A impenhorabilidade do bem de família, instituída pela Lei n. 8.009/1990, visa garantir o direito fundamental à moradia, protegendo o imóvel residencial contra atos de constrição judicial, salvo hipóteses legais expressamente previstas.
A questão torna-se mais complexa quando o bem de família é de titularidade compartilhada, como ocorre em casos de copropriedade entre herdeiros. Nesse contexto, o STJ tem se debruçado sobre a possibilidade de penhora ou alienação parcial do imóvel, especialmente diante das regras previstas no CPC/1973 e do aprimoramento trazido pelo CPC/2015.
A controvérsia em questão reside na análise da extensão da impenhorabilidade do bem de família, questionando se tal proteção abrange a integralidade do imóvel, beneficiando todos os coproprietários, ou se é restrita apenas à fração ideal do herdeiro que utiliza o bem como moradia.
No caso em análise, a decisão recorrida restringiu a proteção da impenhorabilidade apenas à parte ideal do herdeiro residente no imóvel. Para tanto, fundamentou-se no art. 655-B do CPC/1973, dispositivo que permitia a penhora e alienação de bens indivisíveis em sua totalidade, com reserva de direitos do cônjuge não executado nos casos de copropriedade decorrente do regime de bens.
Com a entrada em vigor do CPC/2015, houve aperfeiçoamento dessa regra, especialmente no art. 843, que determina que, em casos de penhora de bem indivisível, o coproprietário alheio à execução tem assegurado o direito à sua quota-parte no produto da alienação do bem. Além disso, o dispositivo consagra o direito de preferência desse coproprietário na arrematação do imóvel, em igualdade de condições com terceiros, e veda a expropriação por valores que não cubram integralmente a sua fração ideal, calculada com base no valor da avaliação do imóvel.

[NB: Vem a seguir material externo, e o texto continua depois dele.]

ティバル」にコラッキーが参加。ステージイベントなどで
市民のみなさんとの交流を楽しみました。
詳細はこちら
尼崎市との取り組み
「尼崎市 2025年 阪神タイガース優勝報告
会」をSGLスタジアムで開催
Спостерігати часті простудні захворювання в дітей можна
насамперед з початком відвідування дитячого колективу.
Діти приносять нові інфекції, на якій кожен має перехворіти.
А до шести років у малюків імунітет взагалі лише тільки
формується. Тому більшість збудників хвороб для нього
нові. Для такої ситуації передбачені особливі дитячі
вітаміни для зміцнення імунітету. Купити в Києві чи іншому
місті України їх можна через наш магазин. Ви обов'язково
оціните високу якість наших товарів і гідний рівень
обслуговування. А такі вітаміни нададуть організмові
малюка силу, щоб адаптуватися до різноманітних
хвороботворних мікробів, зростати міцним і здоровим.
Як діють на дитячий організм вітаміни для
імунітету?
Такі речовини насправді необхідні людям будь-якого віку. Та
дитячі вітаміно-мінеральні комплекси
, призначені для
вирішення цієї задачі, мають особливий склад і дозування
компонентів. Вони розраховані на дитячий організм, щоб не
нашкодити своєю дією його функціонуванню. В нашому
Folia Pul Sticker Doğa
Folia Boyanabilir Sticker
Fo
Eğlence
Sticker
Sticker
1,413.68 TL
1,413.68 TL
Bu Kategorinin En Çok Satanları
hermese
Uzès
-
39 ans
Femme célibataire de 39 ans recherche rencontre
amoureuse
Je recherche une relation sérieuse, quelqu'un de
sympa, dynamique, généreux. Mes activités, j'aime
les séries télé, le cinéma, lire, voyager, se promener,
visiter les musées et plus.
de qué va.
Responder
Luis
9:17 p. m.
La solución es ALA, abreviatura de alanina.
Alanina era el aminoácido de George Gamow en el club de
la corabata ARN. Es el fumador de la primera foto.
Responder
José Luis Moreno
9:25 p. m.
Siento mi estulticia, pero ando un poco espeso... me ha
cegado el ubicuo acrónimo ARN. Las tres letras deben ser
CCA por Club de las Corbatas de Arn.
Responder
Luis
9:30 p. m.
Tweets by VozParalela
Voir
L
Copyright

No entanto, mesmo com essa possibilidade de alienação parcial, o STJ tem reiterado que a proteção conferida ao bem de família pela Lei n. 8.009/1990 se estende à totalidade do imóvel, visando assegurar o direito fundamental à moradia. Dessa forma, a alienação em hasta pública somente será admissível caso o imóvel seja divisível, sem prejuízo à destinação residencial da parte protegida.
Nesse contexto, o STJ fixou o entendimento de que a fração de imóvel indivisível pertencente ao devedor, protegida pela impenhorabilidade do bem de família, não pode ser objeto de constrição. Tal proteção é igualmente aplicável à fração pertencente ao coproprietário não executado, uma vez que a expropriação do bem como um todo desvirtuaria a finalidade social da Lei n. 8.009/1990.
No caso concreto, é incontroverso que o imóvel constrito serve como residência de um dos herdeiros, configurando-se, portanto, como bem de família. Assim, aplica-se o art. 1º da Lei n. 8.009/1990, que estabelece a impenhorabilidade do único imóvel utilizado como moradia pela entidade familiar. Consequentemente, conclui-se que a cota-parte pertencente ao coproprietário não executado se encontra igualmente protegida pela impenhorabilidade, inviabilizando a aplicação do art. 655-B do CPC/1973, atualmente substituído pelo art. 843 do CPC/2015.
Dessa forma, prevalece o entendimento de que a proteção do bem de família abrange sua integralidade, resguardando não apenas o direito à moradia, mas também os princípios de solidariedade familiar e a finalidade social do instituto.
RESUMO: É impenhorável o imóvel residencial caracterizado como bem de família em sua integralidade, impedindo sua alienação em hasta pública, salvo se se tratar de imóvel suscetível de divisão.
REsp 1.861.107-RS, Rel. Ministro Paulo Sérgio Domingues, Primeira Turma, por unanimidade, julgado em 10/12/2024.